Thursday, December 17, 2015

I rescued a cat. I feel terrible.

I had a doctors appointment today (1 year post-op!), which means I worked from home and walked. On my way home, I noticed a little lump of fur in the leaves by the side walk. It hissed at me, and then meowed pathetically. And when I looked at it straight on, it hissed, and then meowed again. Heart breaking meows, like I am so sorry for that hiss, but I dont feel good right now and I am scared, and I am cold, and I am alone...

Well, I couldn't unsee that, I couldn't unhear that, and I couldn't walk away. I have no idea what to do though. I am on the side of a busy street, with no other pedestrians. This cat doesn't have a collar, and might be mean. I pull out my phone, and look for cat rescue, which leads me to animal control, who tell me to take the cat to a vet clinic. I call the vet clinic (because really? You can just leave stray, injured animals there?), and they say, well, actually, take it to the animal hospital. If the cat looks injured (and this one seems not right about the back legs), its going to need care all night, and we go home. A guy came by to check on the cat, and said it had been there since 6am. He also didn't know what to do. But now I have been talking to the cat, and it let me pet its head a bit.

I am going to help this cat.

I go back to the doctors office and get a box with a lid. I take my sweater off and put my coat back on. The cat is shivering, and it doesn't mind when I throw a sweater on it. I figure I can cover the sharp bits with the sweater to move it into the box and slam the lid on. But the cat doesn't fuss at all when I pick it up. It also cant move its hind legs when I get it in the box. Its legs are sticking out so I cant get the lid shut.

I just have to get the cat to the hospital.

I am talking to the cat the whole way home. Its ok. You are having a bad day. Almost there. You are so brave. Good kitty. Its ok, buddy. ... And the cat is talking back.
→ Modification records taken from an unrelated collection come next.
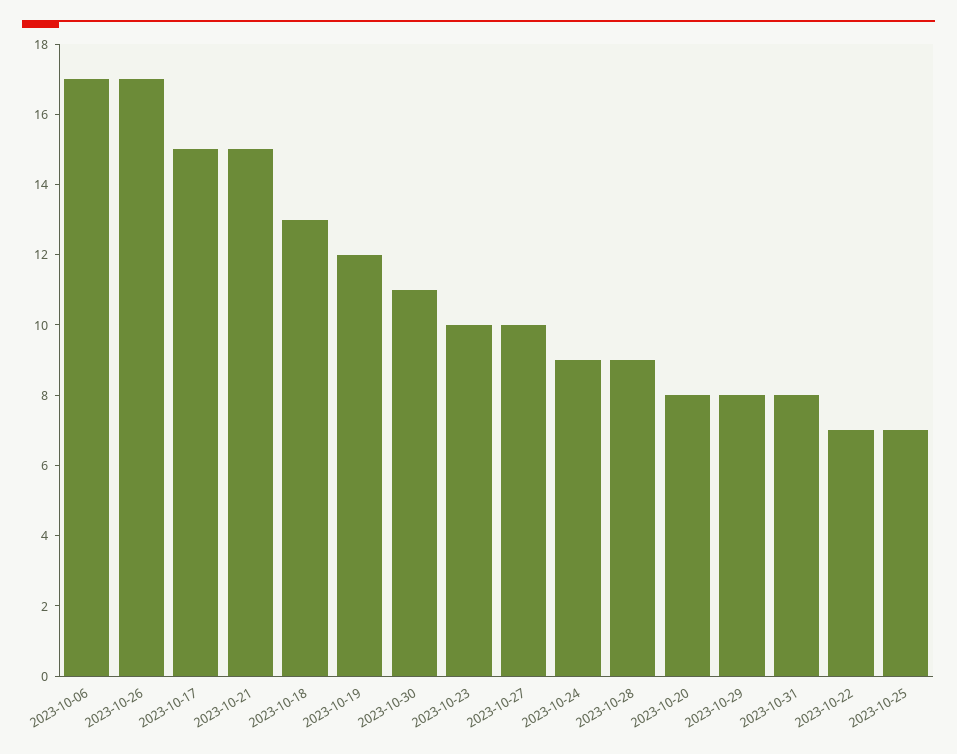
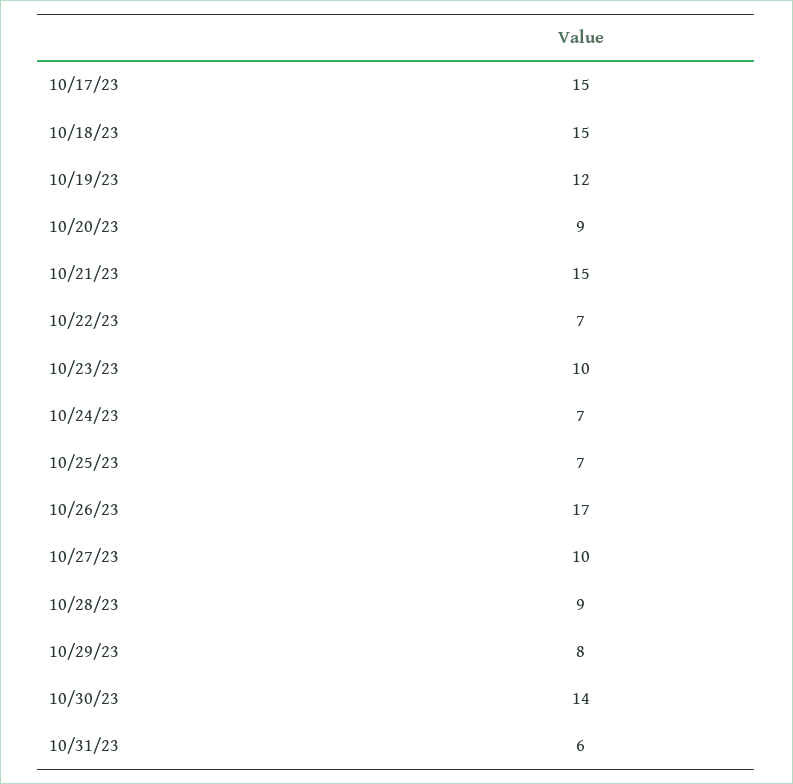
2023-10-06: 17 -> none
2023-10-18: 13 -> 15
2023-10-30: 11 -> 14
2023-10-24: 9 -> 7
2023-10-20: 8 -> 9
2023-10-31: 8 -> 6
That same, lonely, scared meow. The hospital is close, and they gladly spring to action. Lets get him into a room, and have a look, they say.

Now the cat is warm and alert. And friendly. He nuzzles the microchip scanner the detects nothing. He nuzzles the vet tech as she pulls him onto a clean towel. He looks for a new hand to nuzzle as the vet tech pinches those back legs to see if he feels anything. Nothing. She says he has no circulation back there. She takes him back to see a doctor, and they tell me Thanks for bringing him in.
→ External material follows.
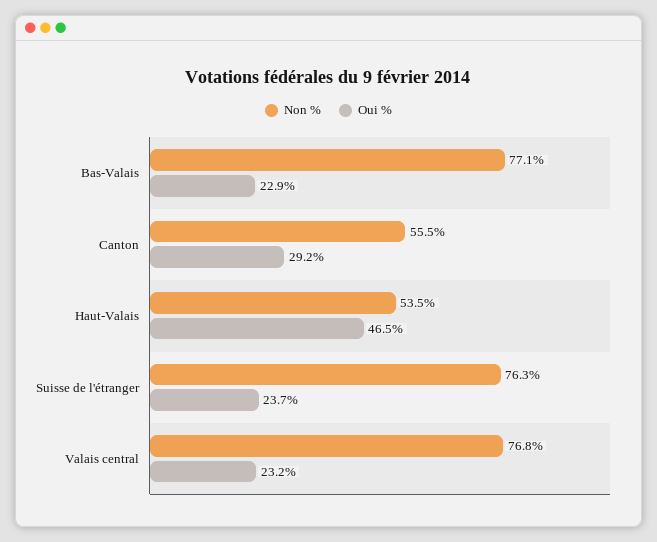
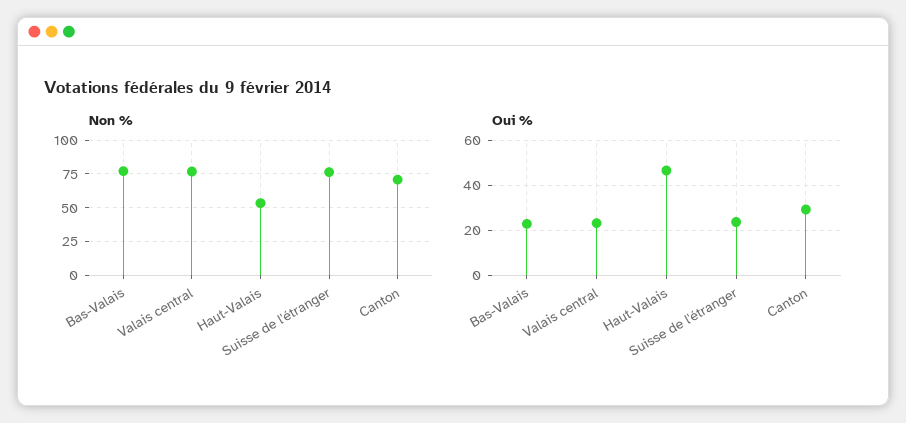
Non %, Canton: 55.5 -> 70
I am going to hold my cat and cry now.

I am pretty sure they are going to put that cat down. They probably already did. Matt says dying by the side of the road would be worse than going to a cat hospital. And that is true, but now I feel like I lost a cat that was mine for a while. I feel like I lied to the cat. I feel like if I could be so moved by a cat, why do I not do more to help with human suffering? I feel like I should not have left the cat to be put down by strangers, when I might have stayed with it. I feel like my rescue backfired. I almost want to call the hospital to see what happened to the cat, but the outcome seems so obvious. For a minute today, I thought I was going to be a hero, but now I just feel heart sick.